* PROVIDED ENTRIES *
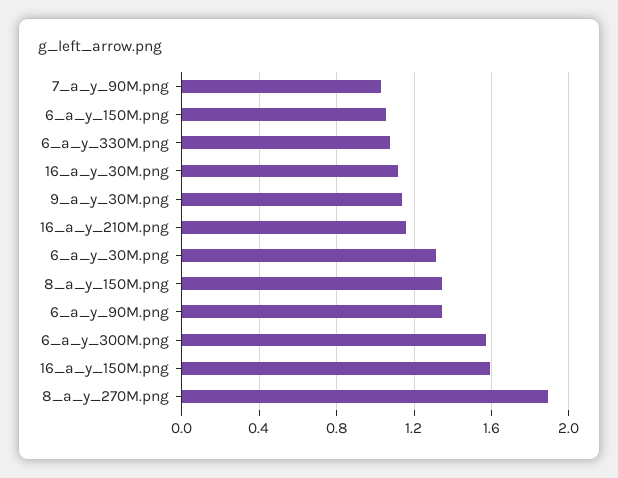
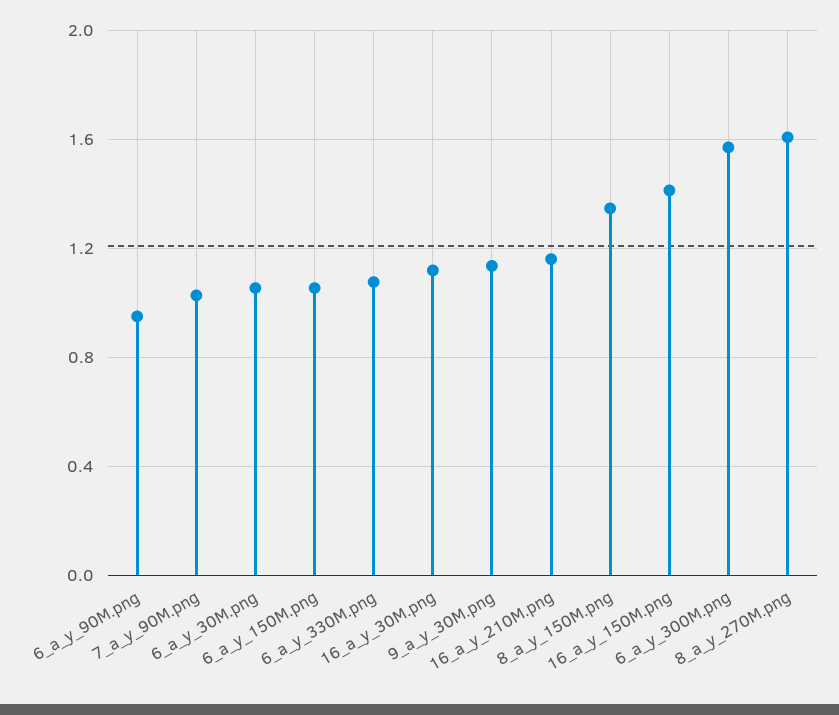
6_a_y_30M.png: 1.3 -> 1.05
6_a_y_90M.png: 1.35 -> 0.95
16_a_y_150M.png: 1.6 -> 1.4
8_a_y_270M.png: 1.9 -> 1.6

---

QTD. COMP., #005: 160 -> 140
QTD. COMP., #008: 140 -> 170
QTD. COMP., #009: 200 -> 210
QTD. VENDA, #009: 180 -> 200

* * *

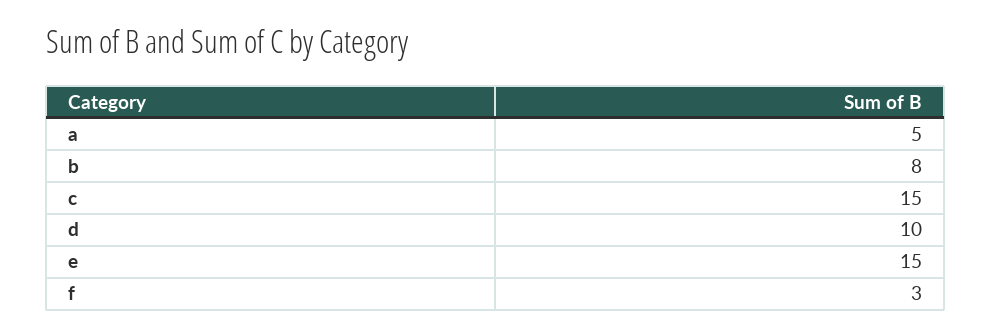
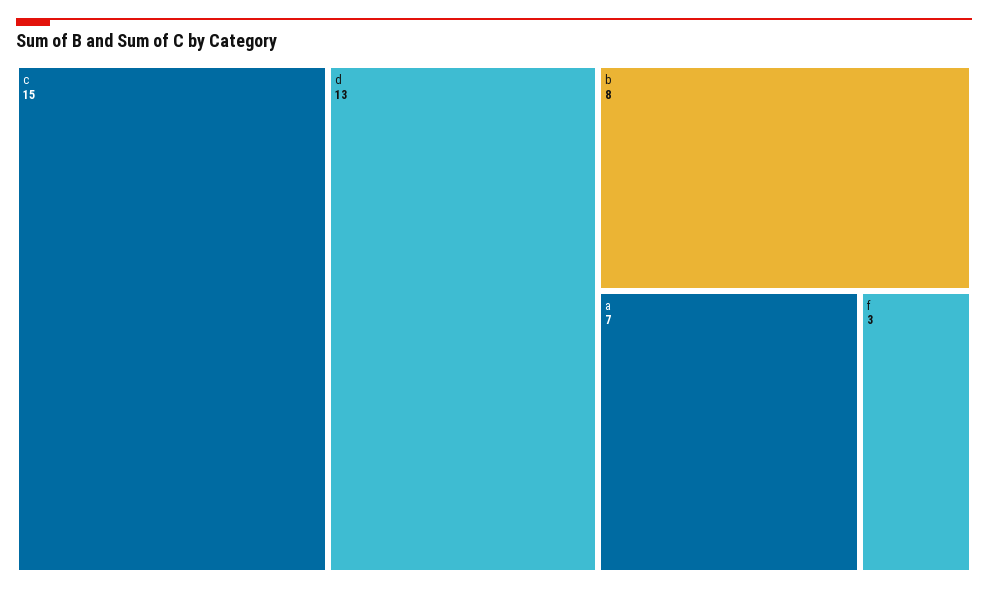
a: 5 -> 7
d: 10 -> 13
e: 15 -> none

* GOAL OF THE EXERCISE *
Within the material above, output exactly the lines from the one with "6_a_y_30M.png: 1.3 -> 1.05" through the one with "8_a_y_270M.png: 1.9 -> 1.6", end lines included, and nothing besides.

* RESULT FOR THIS EXERCISE *
6_a_y_30M.png: 1.3 -> 1.05
6_a_y_90M.png: 1.35 -> 0.95
16_a_y_150M.png: 1.6 -> 1.4
8_a_y_270M.png: 1.9 -> 1.6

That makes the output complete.